Bu yazı, festival izlenimi olsa da esasen ülkemizde bağımsız sinema direnişini farklı mecralardan destekleme derdiyle yazılmıştır.
Kapalı Gişe: Türkiye’de Tekelleşen Film Dağıtımı, fikri Sivas (2014) filminin yönetmeni Kaan Müjdeci’ye ait, Türkiye’de sinema sektörünün tekelleşmesini anlatan bir belgesel. Aslında, belgeselden ziyade sektöre ilişkin güncel verilerin sunulduğu bir röportajlar videosu denmeli belki. Altını özellikle çizmek gerekir ki belgesel, Türkiye’de sinemada tekelleşenin üretim değil, dağıtım ve gösterim olduğunu vurguluyor. 2015’e geldiğimizde 136 yerli filmin yapıldığı ve 2005’te bu sayının 30 bile olmadığı daha ilk verilerle vurgulanıyor. Türkiye’de sinemada üretim böyle gelişirken, bağımsız yapımlar uluslararası festivallerde gösterilir ve ödüller alırken dağıtım ve gösterimin bambaşka bir durumda olduğu söyleniyor sonrasında. Belgesele konu olan ve üretimi de aynı talihsizliğe sürükleme tehdidini barındıran acıklı durumumuz da işte bu alandaki tekelleşme.

+++

Görev Yönergesi 1:
Kapalı Gişe belgeseli hakkındaki yazıya göre 2015'te Türkiye'de kaç yerli film yapılmıştır?
Görev Yönergesi 2:
Kapalı Gişe belgeseli hakkındaki yazıda "Kapalı Gişe: Türkiye’de" ile "bu alandaki tekelleşme." arasındaki bölümü, bu ifadeler de dahil olmak üzere harfi harfine aktarın.
Görev Yönergesi 3:
Kapalı Gişe belgeseli hakkındaki yazıyı kaldığı yerden devam ettirerek tamamlayın.
Bu veriler başka bir kaynaktan alınmıştır.

Gösterilen Bilgiler:
+++

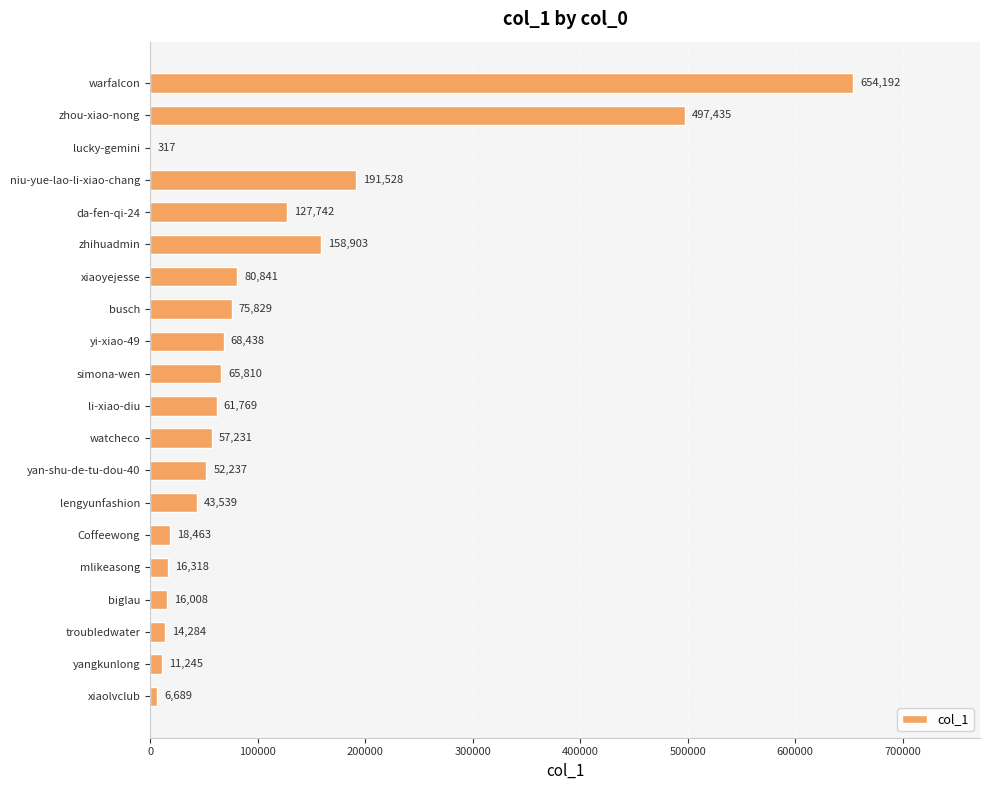

Reading top to bottom, extract all data points from this chart.

warfalcon=654192	zhou-xiao-nong=497435	lucky-gemini=317	niu-yue-lao-li-xiao-chang=191528	da-fen-qi-24=127742	zhihuadmin=158903	xiaoyejesse=80841	busch=75829	yi-xiao-49=68438	simona-wen=65810	li-xiao-diu=61769	watcheco=57231	yan-shu-de-tu-dou-40=52237	lengyunfashion=43539	Coffeewong=18463	mlikeasong=16318	biglau=16008	troubledwater=14284	yangkunlong=11245	xiaolvclub=6689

+++

Alıştırma Çıktısı 1:
136 yerli film yapılmıştır.

Alıştırma Çıktısı 2:
Kapalı Gişe: Türkiye’de Tekelleşen Film Dağıtımı, fikri Sivas (2014) filminin yönetmeni Kaan Müjdeci’ye ait, Türkiye’de sinema sektörünün tekelleşmesini anlatan bir belgesel. Aslında, belgeselden ziyade sektöre ilişkin güncel verilerin sunulduğu bir röportajlar videosu denmeli belki. Altını özellikle çizmek gerekir ki belgesel, Türkiye’de sinemada tekelleşenin üretim değil, dağıtım ve gösterim olduğunu vurguluyor. 2015’e geldiğimizde 136 yerli filmin yapıldığı ve 2005’te bu sayının 30 bile olmadığı daha ilk verilerle vurgulanıyor. Türkiye’de sinemada üretim böyle gelişirken, bağımsız yapımlar uluslararası festivallerde gösterilir ve ödüller alırken dağıtım ve gösterimin bambaşka bir durumda olduğu söyleniyor sonrasında. Belgesele konu olan ve üretimi de aynı talihsizliğe sürükleme tehdidini barındıran acıklı durumumuz da işte bu alandaki tekelleşme.

Alıştırma Çıktısı 3:
Belgesel, filmleri veya bakış açılarını yarıştırmıyor kesinlikle; bağımsızı övüp popüleri ezmiyor. Savunulan, özünde ifade özgürlüğü. Sinema elbette bir sektör ve bu sektörde ülkemizde rekabet esasları uygulanmıyor. Tanımsızlığın esas olduğu bu sektör, zaten dünya çapında bile sekteye uğrayan haklardan bu topraklarda hiç nasiplenemiyor. Kapitalist düzenin acımasız uygulayıcısı gördüğümüz Amerika’nın bu sektörde haklar açısından bizden ne kadar önde olduğunu ise belgesel karşılaştırmalı verilerle gözler önüne seriyor.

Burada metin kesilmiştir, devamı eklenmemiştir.